To represent negative numbers, just halve the number of possibilities and take one of the half as representing negative numbers instead of positive.

In mathematics, we are representing the negative numbers using the minus sign -. In computer hardware, there's no such thing. Only 0 and 1, so we needed to find a way to encode our negative numbers in binary form without using an extra symbol.

The Two's Complement Encoding

There are several ways to encode a negative number into binary, but the main technique that is used nowadays by processors is called two's complement.

Let's take a 4-bits chuck of memory as an example. In regular encoding, as seen above, this chunk can store numbers from 0 (0000 in binary) to 15 (1111 in binary). With 4 bits, we can only store 16 different values, so the idea with the two's complement method is to shift the values in order to represent numbers from -8 to 7 instead - so that we can represent negative numbers.

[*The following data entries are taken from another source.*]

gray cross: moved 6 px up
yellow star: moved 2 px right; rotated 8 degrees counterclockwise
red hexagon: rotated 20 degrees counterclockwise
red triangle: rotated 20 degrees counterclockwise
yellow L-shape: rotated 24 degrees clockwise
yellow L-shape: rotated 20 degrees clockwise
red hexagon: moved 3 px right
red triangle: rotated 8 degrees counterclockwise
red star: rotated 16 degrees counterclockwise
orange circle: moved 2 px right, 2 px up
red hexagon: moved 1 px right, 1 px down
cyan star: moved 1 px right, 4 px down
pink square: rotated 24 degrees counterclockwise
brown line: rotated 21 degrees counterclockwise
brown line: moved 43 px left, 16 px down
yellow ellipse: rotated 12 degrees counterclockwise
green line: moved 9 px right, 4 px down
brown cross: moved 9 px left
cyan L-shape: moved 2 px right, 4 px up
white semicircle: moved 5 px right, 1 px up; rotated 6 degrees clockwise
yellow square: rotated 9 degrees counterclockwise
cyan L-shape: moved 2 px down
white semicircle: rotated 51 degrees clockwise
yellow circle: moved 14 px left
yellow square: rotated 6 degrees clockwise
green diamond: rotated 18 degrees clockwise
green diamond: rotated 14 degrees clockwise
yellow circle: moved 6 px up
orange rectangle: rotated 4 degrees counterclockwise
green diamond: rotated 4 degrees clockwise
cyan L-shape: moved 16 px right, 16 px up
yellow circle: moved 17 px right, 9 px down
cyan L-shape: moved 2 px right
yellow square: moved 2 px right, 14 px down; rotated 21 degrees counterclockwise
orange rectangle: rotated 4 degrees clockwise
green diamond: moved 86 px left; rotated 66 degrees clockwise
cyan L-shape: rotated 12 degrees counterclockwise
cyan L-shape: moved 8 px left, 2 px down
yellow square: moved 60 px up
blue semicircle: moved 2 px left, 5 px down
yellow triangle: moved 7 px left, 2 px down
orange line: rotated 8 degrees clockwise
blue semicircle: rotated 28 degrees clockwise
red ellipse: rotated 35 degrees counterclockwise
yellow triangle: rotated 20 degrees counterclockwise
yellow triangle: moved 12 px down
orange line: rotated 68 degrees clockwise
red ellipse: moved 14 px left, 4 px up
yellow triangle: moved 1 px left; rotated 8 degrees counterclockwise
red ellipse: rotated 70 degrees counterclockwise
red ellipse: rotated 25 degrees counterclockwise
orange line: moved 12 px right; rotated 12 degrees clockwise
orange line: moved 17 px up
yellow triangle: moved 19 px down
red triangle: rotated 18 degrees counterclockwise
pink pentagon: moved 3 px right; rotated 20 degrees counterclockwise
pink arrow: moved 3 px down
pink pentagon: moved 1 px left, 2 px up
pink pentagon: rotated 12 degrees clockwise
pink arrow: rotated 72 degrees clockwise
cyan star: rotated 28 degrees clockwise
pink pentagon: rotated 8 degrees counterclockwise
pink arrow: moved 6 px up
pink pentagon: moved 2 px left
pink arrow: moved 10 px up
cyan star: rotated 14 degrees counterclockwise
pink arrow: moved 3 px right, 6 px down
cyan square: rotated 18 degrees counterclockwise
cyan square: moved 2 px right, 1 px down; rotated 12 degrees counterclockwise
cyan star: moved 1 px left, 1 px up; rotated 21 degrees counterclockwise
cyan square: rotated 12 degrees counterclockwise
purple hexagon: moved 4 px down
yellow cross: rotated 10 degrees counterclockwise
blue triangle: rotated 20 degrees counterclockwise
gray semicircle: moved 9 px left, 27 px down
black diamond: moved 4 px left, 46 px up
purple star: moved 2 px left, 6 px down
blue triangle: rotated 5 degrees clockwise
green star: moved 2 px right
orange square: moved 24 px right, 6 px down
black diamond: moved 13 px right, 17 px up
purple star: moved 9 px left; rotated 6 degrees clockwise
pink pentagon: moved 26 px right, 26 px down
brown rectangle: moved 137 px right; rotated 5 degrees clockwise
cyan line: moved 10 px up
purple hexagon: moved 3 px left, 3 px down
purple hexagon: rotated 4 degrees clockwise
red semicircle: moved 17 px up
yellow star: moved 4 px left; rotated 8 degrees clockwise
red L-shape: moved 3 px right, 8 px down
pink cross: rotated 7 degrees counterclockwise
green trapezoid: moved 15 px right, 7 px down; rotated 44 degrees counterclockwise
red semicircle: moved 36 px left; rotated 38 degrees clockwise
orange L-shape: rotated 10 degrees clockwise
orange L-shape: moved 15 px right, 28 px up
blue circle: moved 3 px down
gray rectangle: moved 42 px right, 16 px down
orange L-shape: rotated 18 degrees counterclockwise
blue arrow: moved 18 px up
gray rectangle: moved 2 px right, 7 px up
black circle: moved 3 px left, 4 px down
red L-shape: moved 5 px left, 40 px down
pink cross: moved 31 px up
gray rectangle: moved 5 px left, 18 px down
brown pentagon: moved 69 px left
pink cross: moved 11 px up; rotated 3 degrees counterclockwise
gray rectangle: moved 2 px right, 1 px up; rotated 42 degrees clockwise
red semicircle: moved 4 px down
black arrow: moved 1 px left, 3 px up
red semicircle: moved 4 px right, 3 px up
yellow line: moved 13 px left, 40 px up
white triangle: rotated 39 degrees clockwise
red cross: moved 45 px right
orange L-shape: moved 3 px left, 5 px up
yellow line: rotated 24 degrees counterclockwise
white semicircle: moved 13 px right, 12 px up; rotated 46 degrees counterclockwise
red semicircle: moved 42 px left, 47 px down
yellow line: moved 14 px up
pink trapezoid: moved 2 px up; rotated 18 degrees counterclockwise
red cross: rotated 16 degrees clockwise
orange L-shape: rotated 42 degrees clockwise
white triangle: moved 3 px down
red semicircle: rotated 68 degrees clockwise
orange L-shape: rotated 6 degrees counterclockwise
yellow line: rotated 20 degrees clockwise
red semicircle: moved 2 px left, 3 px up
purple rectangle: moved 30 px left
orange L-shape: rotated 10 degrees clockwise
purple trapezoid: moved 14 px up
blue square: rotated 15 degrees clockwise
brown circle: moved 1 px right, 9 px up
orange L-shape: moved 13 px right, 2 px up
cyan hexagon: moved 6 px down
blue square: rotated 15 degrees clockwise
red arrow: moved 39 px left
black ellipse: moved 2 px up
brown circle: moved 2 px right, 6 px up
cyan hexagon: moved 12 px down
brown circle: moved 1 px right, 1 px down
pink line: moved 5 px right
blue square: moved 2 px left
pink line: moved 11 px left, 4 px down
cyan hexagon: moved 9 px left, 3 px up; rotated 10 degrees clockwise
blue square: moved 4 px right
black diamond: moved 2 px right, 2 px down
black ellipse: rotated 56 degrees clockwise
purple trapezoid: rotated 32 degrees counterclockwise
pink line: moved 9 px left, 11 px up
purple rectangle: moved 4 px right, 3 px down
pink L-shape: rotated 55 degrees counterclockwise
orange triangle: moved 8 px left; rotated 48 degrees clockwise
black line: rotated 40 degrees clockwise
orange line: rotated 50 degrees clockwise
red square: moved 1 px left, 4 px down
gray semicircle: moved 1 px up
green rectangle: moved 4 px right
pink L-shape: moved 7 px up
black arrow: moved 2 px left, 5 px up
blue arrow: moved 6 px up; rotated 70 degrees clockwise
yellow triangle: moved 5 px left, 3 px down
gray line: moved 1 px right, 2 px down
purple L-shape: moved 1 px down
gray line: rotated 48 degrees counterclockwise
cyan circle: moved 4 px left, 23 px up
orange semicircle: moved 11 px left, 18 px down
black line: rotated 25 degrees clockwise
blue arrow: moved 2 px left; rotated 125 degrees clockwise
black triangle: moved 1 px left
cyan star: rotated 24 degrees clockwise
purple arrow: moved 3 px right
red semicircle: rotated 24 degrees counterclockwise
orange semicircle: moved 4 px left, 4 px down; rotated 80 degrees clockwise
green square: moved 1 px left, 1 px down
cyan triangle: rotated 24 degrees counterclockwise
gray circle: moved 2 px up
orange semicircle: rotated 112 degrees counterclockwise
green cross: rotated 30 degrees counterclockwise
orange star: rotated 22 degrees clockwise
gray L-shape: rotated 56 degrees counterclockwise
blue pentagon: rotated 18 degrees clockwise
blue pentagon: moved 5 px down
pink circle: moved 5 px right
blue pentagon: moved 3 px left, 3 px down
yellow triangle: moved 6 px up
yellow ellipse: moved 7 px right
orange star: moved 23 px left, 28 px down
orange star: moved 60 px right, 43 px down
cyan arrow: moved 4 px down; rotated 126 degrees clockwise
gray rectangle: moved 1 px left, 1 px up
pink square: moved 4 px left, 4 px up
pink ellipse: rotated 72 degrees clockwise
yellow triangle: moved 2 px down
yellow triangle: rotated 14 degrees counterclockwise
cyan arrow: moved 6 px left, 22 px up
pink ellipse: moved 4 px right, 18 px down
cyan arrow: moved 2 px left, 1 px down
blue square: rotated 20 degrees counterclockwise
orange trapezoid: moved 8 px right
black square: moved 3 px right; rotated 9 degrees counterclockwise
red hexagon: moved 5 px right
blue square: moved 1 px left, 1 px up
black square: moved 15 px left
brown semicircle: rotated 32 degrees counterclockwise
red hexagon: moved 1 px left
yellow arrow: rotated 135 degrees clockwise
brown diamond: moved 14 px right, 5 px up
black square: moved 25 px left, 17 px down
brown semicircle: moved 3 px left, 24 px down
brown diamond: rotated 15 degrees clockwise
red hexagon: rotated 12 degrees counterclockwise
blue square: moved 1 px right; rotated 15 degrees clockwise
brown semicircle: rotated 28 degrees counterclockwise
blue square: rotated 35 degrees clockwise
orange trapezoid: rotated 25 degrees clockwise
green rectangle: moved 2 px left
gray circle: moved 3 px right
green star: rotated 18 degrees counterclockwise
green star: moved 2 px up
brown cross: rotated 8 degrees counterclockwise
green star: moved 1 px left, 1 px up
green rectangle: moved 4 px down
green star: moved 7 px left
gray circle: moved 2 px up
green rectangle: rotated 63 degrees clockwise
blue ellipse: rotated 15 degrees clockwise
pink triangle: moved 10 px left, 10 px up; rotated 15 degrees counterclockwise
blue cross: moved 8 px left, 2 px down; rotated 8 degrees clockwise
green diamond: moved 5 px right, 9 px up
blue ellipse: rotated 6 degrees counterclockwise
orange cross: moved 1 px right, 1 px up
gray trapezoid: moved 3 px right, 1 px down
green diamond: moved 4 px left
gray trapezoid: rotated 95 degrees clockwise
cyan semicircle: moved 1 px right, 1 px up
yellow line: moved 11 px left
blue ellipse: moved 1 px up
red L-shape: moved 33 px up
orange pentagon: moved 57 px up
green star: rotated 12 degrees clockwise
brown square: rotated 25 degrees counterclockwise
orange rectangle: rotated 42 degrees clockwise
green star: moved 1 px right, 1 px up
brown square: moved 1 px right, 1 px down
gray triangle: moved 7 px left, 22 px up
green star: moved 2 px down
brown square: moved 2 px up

The two's complement method goes like this: for each strictly positive number, you can find it's negative counter-part by inverting all its bits and adding one. For example:

Number (base 10) 4-bits binary Negative (base 10) Two's complement
1 0001 -1 1110 + 0001 = 1111
2 0010 -2 1101 + 0001 = 1110
3 0011 -3 1100 + 0001 = 1101
7 0111 -7 0110 + 0001 = 0111

This also works the other way around:

Number (base 10) 4-bits binary Negative (base 10) Two's complement
-1 1111 1 0000 + 0001 = 0001
-2 1110 2 0001 + 0001 = 0010
-3 1101 3 0010 + 0001 = 0011
-7 1001 7 0110 + 0001 = 0111

There are two special cases, though: 0 and -8:

Number (base 10) 4-bits binary Two's complement
0 0000 0000
-8 1000 1000

More formally, the two's complement b of a binary number a encoded using n bits is the binary number such that a + b = 2^n with n the number of bits that encodes a and b. Thus, b = 2^n - a, and we can find our two special cases:

4-bit number a Two's complement (base 10) Two's complement on 5-bits 4-bit Two's complement
0000 16 - 0 = 16 10000 - 00000 = 10000 0000
1000 16 - 8 = 8 10000 - 01000 = 01000 1000

As you can see, overflowing bits are thrown away (the fifth bit cannot be stored as we are using 4 bits to stored our numbers).